[Before-and-after page screenshots]
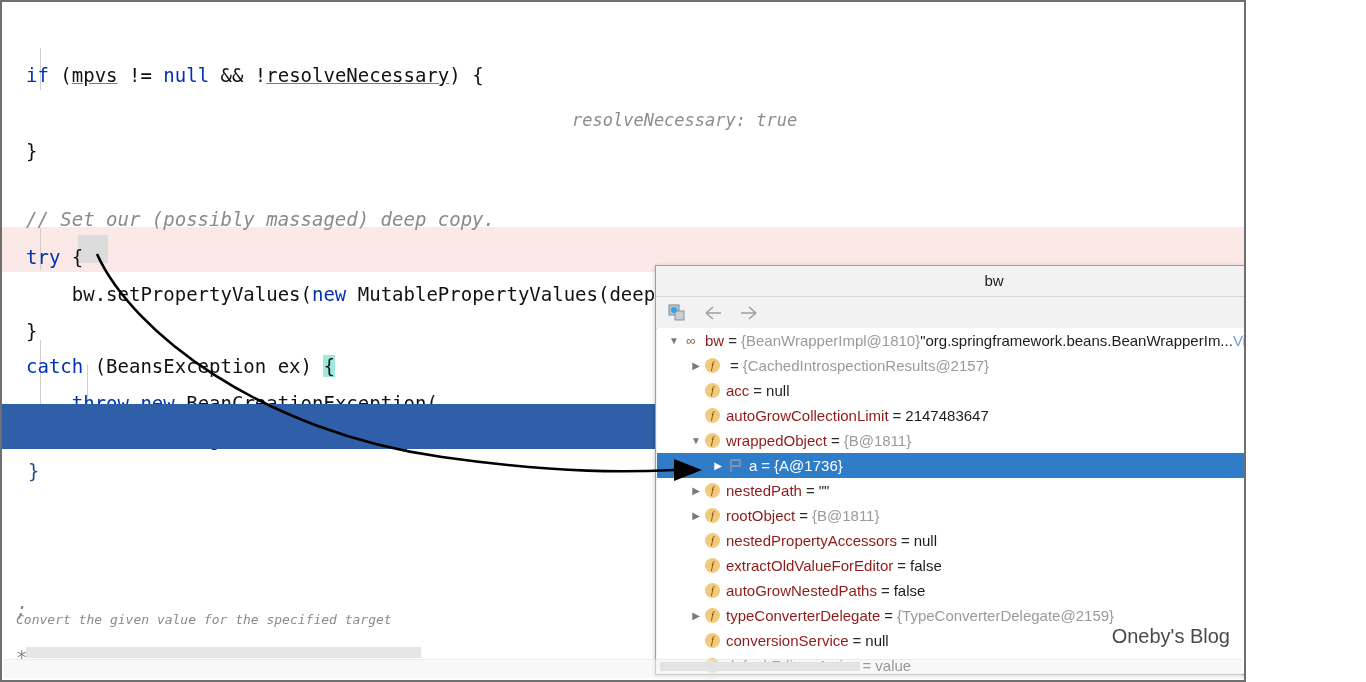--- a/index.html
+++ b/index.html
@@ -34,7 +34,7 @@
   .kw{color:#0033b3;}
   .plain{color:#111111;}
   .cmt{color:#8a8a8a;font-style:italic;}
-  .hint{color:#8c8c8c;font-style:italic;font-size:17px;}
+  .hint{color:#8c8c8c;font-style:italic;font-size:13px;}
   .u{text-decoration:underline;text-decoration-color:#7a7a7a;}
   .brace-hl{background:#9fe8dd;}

== Exercise directions ==
Repeat the data in full, exactly as it stands, but drop every picture.

== Result ==
--- a/index.html
+++ b/index.html
@@ -34,7 +34,7 @@
   .kw{color:#0033b3;}
   .plain{color:#111111;}
   .cmt{color:#8a8a8a;font-style:italic;}
-  .hint{color:#8c8c8c;font-style:italic;font-size:17px;}
+  .hint{color:#8c8c8c;font-style:italic;font-size:13px;}
   .u{text-decoration:underline;text-decoration-color:#7a7a7a;}
   .brace-hl{background:#9fe8dd;}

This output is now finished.